Items listed in a dataset
··········
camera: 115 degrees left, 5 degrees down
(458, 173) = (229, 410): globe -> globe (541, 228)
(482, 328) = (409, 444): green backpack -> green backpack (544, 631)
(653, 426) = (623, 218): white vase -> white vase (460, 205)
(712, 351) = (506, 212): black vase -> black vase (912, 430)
··········
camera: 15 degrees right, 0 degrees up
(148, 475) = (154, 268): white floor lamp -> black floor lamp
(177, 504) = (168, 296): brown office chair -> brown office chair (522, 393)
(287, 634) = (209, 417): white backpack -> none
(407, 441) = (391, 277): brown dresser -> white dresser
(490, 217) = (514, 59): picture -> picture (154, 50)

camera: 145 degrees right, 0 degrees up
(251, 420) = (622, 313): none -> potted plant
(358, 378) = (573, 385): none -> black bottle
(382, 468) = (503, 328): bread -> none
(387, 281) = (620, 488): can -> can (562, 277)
··········
### About this exercise
Whenever a line includes the word "white", pull it out of the entries.

### Result for this exercise
(653, 426) = (623, 218): white vase -> white vase (460, 205)
(148, 475) = (154, 268): white floor lamp -> black floor lamp
(287, 634) = (209, 417): white backpack -> none
(407, 441) = (391, 277): brown dresser -> white dresser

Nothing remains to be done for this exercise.